High-temperature measurements of the reactions of OH with ethylamine and dimethylamine.

The overall rate constants of hydroxyl radicals (OH) with ethylamine (EA: CH3CH2NH2) and dimethylamine (DMA: CH3NHCH3) were investigated behind reflected shock waves using UV laser absorption of OH radicals near 306.7 nm. tert-Butyl hydroperoxide (TBHP) was used as the fast source of OH at elevated temperatures. Test gas mixtures of individual amines and TBHP, diluted in argon, were shock-heated to temperatures from 901 to 1368 K at pressures near 1.2 atm. The overall rate constants were determined by fitting the measured OH time-histories with the computed profiles using a detailed mechanism developed by Lucassen et al. (Combust. Flame 2012, 159, 2254-2279). Over the temperature range studied, the measured rate constants can be expressed as kEA+OH = 1.10 × 10(7)·T(1.93) exp(1450/T) cm(3) mol(-1) s(-1), and kDMA+OH = 2.26 × 10(4)·T(2.69) exp(1797/T) cm(3) mol(-1) s(-1).
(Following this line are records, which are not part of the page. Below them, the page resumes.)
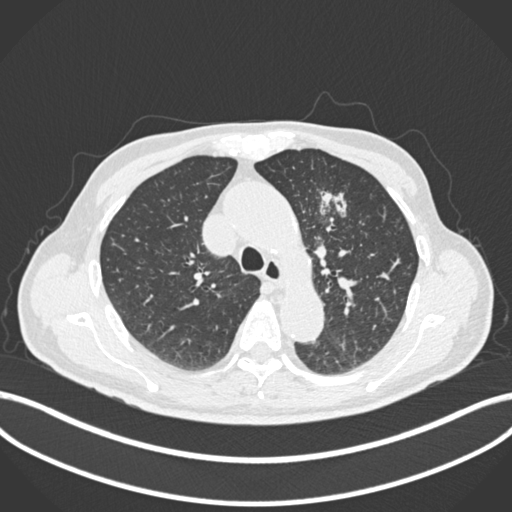
Chest CT, one axial slice; position 176 of 261 along the scan axis; 120 kVp; lung window (W 1500 / L -600 HU); 512 × 512 image matrix, field of view 400 × 400 mm. Patient: male, 74 years. From the clinical record (not read from this slice): clinical TNM (as recorded): T2b N0 M1c.
Annotated regions visible in this slice (bounding box drawn by a radiologist):
- lung tumour (recorded histology: adenocarcinoma): bounding box (x1, y1, x2, y2) in pixels: (316, 190, 351, 220)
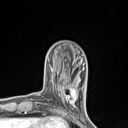
Breast MRI (dynamic contrast-enhanced), one axial slice. Position 29 of 134 along the scan axis. Cropped to one breast. Dynamic contrast-enhanced series, time point 2 of 7 at this slice position (early post-contrast). 1.5 T. TE 1.4 ms, TR 5 ms. 1.2 mm slice thickness. 128 × 128 image matrix. Female patient.
Annotated regions visible in this slice (semi-automatic segmentation, software-assisted and operator-edited):
- enhancing-tissue mask used for the functional tumour volume (all voxels passing the contrast-enhancement thresholds inside the analysis volume; usually the tumour): bounding box (x1, y1, x2, y2) in pixels: (55, 82, 77, 110)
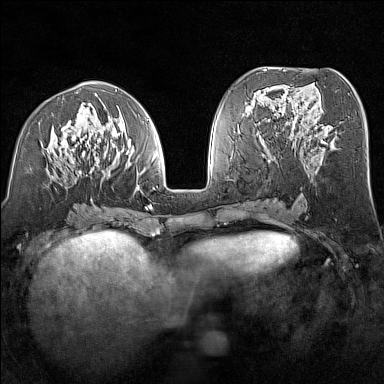
Breast MRI (dynamic contrast-enhanced), one axial slice; slice 64 of 160 in the series (ordered by position); dynamic contrast-enhanced series, time point 2 of 7 at this slice position (early post-contrast); 1.5 T; TE 1.8 ms, TR 5 ms; 384 × 384 image matrix, field of view 300 × 300 mm. Female patient.
Outlined on this slice (semi-automatic segmentation, software-assisted and operator-edited):
- enhancing-tissue mask used for the functional tumour volume (all voxels passing the contrast-enhancement thresholds inside the analysis volume; usually the tumour): box from (x=47, y=90) to (x=156, y=210) px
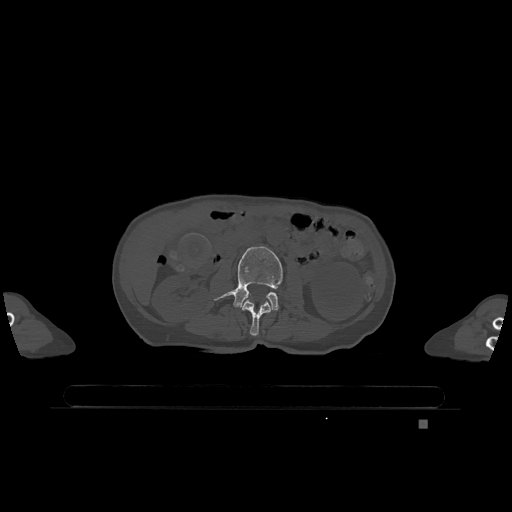
CT including the spine, one axial slice. Slice 379 of 1317 in the series (ordered by position). Bone window (W 1800 / L 400 HU). 0.5 mm slice thickness. 512 × 512 image matrix, field of view 500 × 500 mm. Patient: female, 74 years. From the clinical record (not read from this slice): primary cancer: lung.
Structures marked on this image (semi-automatic segmentation, software-assisted and operator-edited):
- L2 vertebra: bounding box (x1, y1, x2, y2) in pixels: (242, 300, 272, 336)
- L3 vertebra: (214, 246, 283, 310)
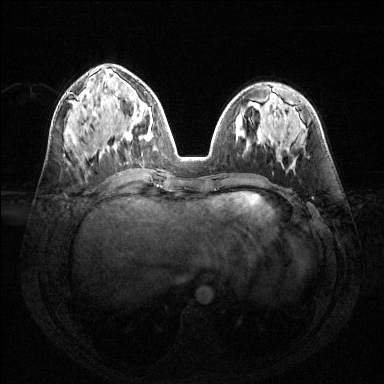
Breast MRI (dynamic contrast-enhanced), one axial slice; slice 59 of 144 in the series (ordered by position); dynamic contrast-enhanced series, time point 2 of 6 at this slice position (early post-contrast); 1.5 T; TE 1.6 ms, TR 4.6 ms; 384 × 384 image matrix. Female patient.
Annotated regions visible in this slice (semi-automatically segmented with operator editing):
- enhancing-tissue mask used for the functional tumour volume (all voxels passing the contrast-enhancement thresholds inside the analysis volume; usually the tumour): bounding box (x1, y1, x2, y2) in pixels: (115, 93, 153, 139)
Detailed error analyses were performed to estimate the overall uncertainties of the measured reaction rate constants, and the estimated (2σ) uncertainties were found to be ±31% at 901 K and ±22% at 1368 K for kEA+OH, and ±29% at 925 K and ±21% at 1307 K for kDMA+OH. Variational transition state theory was used to compute the H-abstraction rates by OH for ethylamine and dimethylamine, with the potential energy surface, geometries, frequencies, and electronic energies calculated by Galano and Alvarez-Idaboy (J. Chem. Theory Comput. 2008, 4, 322-327) at CCSD(T)/6-311++G(2d,2p) level of theory. The calculated reaction rate constants are in good agreement with the experimental data.